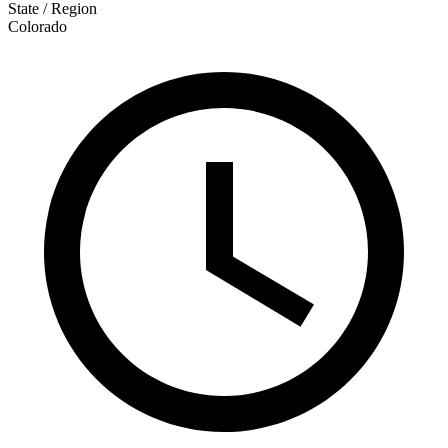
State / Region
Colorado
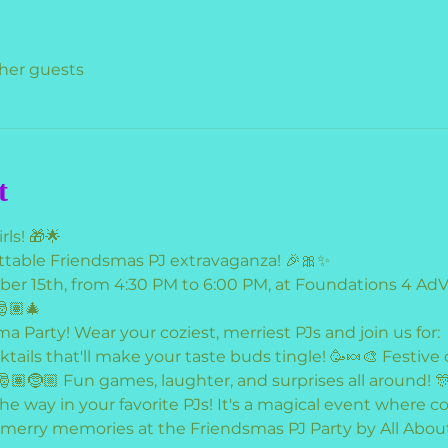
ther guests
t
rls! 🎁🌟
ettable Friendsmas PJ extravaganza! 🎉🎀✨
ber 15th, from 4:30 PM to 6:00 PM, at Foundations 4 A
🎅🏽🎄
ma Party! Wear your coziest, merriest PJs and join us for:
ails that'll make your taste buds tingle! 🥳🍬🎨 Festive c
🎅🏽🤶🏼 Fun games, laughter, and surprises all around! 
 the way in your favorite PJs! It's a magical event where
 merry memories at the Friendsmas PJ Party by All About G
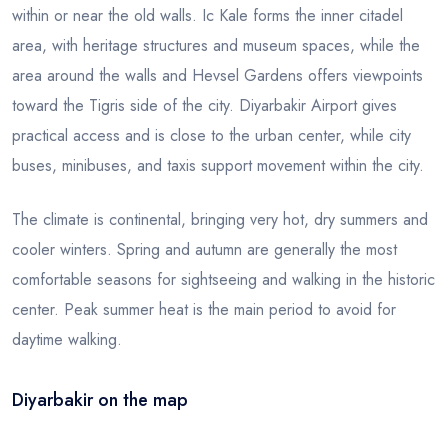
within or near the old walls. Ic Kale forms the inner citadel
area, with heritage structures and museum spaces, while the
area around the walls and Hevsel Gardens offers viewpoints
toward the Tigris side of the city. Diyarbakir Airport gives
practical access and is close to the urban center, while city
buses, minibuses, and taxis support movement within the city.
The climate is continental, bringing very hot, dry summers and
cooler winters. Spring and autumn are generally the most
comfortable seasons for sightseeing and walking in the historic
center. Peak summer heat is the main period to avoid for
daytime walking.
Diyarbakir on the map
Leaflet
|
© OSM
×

────────────────

**REQUIRED ACTION:** Which of the lines in the material carry the string "city"? Pull them out.

**ANSWER SPACE:**
toward the Tigris side of the city. Diyarbakir Airport gives
practical access and is close to the urban center, while city
buses, minibuses, and taxis support movement within the city.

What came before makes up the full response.